**Work instructions:**
Can the data below be echoed back word for word?

Dataset entries
:::

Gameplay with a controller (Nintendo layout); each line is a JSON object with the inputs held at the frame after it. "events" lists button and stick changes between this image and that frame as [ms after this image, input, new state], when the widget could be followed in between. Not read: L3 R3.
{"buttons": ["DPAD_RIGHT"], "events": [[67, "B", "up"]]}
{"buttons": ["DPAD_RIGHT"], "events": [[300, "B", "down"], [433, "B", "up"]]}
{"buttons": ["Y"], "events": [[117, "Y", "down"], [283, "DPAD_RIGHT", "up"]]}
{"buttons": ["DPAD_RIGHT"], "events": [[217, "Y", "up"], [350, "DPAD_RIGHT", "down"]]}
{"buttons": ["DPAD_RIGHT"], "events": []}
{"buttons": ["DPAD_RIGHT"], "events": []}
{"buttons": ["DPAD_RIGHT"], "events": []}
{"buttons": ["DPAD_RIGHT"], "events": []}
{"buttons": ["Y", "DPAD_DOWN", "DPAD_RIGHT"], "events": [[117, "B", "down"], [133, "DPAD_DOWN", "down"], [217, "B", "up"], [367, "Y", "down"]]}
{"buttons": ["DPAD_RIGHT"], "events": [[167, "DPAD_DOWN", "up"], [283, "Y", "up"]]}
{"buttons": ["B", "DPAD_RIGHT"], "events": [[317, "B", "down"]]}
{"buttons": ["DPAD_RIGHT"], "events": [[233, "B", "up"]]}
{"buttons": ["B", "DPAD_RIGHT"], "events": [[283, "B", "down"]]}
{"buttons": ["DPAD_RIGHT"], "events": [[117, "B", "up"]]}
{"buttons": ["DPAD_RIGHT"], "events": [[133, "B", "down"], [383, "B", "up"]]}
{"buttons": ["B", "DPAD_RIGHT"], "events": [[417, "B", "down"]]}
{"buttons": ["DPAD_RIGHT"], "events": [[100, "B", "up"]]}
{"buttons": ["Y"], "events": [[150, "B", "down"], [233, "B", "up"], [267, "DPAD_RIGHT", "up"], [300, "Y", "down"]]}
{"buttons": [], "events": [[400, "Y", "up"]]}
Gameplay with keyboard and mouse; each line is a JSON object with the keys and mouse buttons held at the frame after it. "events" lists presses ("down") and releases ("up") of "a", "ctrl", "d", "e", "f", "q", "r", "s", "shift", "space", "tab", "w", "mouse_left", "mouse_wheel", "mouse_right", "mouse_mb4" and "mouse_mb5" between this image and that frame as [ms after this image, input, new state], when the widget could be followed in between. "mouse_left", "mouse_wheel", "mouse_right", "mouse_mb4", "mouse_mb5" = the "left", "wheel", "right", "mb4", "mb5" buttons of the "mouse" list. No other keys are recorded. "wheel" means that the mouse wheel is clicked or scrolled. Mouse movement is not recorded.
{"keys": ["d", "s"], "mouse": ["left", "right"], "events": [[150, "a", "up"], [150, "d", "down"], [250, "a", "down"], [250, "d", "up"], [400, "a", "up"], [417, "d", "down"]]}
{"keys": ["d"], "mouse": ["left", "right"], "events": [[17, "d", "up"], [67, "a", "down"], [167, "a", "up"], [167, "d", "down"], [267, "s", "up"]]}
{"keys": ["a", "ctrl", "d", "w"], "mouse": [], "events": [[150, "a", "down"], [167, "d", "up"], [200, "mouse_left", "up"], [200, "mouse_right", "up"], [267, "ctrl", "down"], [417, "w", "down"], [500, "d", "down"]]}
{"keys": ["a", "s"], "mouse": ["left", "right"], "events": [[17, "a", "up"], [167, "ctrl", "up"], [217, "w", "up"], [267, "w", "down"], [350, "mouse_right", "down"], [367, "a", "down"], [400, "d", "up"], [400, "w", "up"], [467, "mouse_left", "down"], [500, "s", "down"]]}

:::

**Solution for this exercise:**
Gameplay with a controller (Nintendo layout); each line is a JSON object with the inputs held at the frame after it. "events" lists button and stick changes between this image and that frame as [ms after this image, input, new state], when the widget could be followed in between. Not read: L3 R3.
{"buttons": ["DPAD_RIGHT"], "events": [[67, "B", "up"]]}
{"buttons": ["DPAD_RIGHT"], "events": [[300, "B", "down"], [433, "B", "up"]]}
{"buttons": ["Y"], "events": [[117, "Y", "down"], [283, "DPAD_RIGHT", "up"]]}
{"buttons": ["DPAD_RIGHT"], "events": [[217, "Y", "up"], [350, "DPAD_RIGHT", "down"]]}
{"buttons": ["DPAD_RIGHT"], "events": []}
{"buttons": ["DPAD_RIGHT"], "events": []}
{"buttons": ["DPAD_RIGHT"], "events": []}
{"buttons": ["DPAD_RIGHT"], "events": []}
{"buttons": ["Y", "DPAD_DOWN", "DPAD_RIGHT"], "events": [[117, "B", "down"], [133, "DPAD_DOWN", "down"], [217, "B", "up"], [367, "Y", "down"]]}
{"buttons": ["DPAD_RIGHT"], "events": [[167, "DPAD_DOWN", "up"], [283, "Y", "up"]]}
{"buttons": ["B", "DPAD_RIGHT"], "events": [[317, "B", "down"]]}
{"buttons": ["DPAD_RIGHT"], "events": [[233, "B", "up"]]}
{"buttons": ["B", "DPAD_RIGHT"], "events": [[283, "B", "down"]]}
{"buttons": ["DPAD_RIGHT"], "events": [[117, "B", "up"]]}
{"buttons": ["DPAD_RIGHT"], "events": [[133, "B", "down"], [383, "B", "up"]]}
{"buttons": ["B", "DPAD_RIGHT"], "events": [[417, "B", "down"]]}
{"buttons": ["DPAD_RIGHT"], "events": [[100, "B", "up"]]}
{"buttons": ["Y"], "events": [[150, "B", "down"], [233, "B", "up"], [267, "DPAD_RIGHT", "up"], [300, "Y", "down"]]}
{"buttons": [], "events": [[400, "Y", "up"]]}
Gameplay with keyboard and mouse; each line is a JSON object with the keys and mouse buttons held at the frame after it. "events" lists presses ("down") and releases ("up") of "a", "ctrl", "d", "e", "f", "q", "r", "s", "shift", "space", "tab", "w", "mouse_left", "mouse_wheel", "mouse_right", "mouse_mb4" and "mouse_mb5" between this image and that frame as [ms after this image, input, new state], when the widget could be followed in between. "mouse_left", "mouse_wheel", "mouse_right", "mouse_mb4", "mouse_mb5" = the "left", "wheel", "right", "mb4", "mb5" buttons of the "mouse" list. No other keys are recorded. "wheel" means that the mouse wheel is clicked or scrolled. Mouse movement is not recorded.
{"keys": ["d", "s"], "mouse": ["left", "right"], "events": [[150, "a", "up"], [150, "d", "down"], [250, "a", "down"], [250, "d", "up"], [400, "a", "up"], [417, "d", "down"]]}
{"keys": ["d"], "mouse": ["left", "right"], "events": [[17, "d", "up"], [67, "a", "down"], [167, "a", "up"], [167, "d", "down"], [267, "s", "up"]]}
{"keys": ["a", "ctrl", "d", "w"], "mouse": [], "events": [[150, "a", "down"], [167, "d", "up"], [200, "mouse_left", "up"], [200, "mouse_right", "up"], [267, "ctrl", "down"], [417, "w", "down"], [500, "d", "down"]]}
{"keys": ["a", "s"], "mouse": ["left", "right"], "events": [[17, "a", "up"], [167, "ctrl", "up"], [217, "w", "up"], [267, "w", "down"], [350, "mouse_right", "down"], [367, "a", "down"], [400, "d", "up"], [400, "w", "up"], [467, "mouse_left", "down"], [500, "s", "down"]]}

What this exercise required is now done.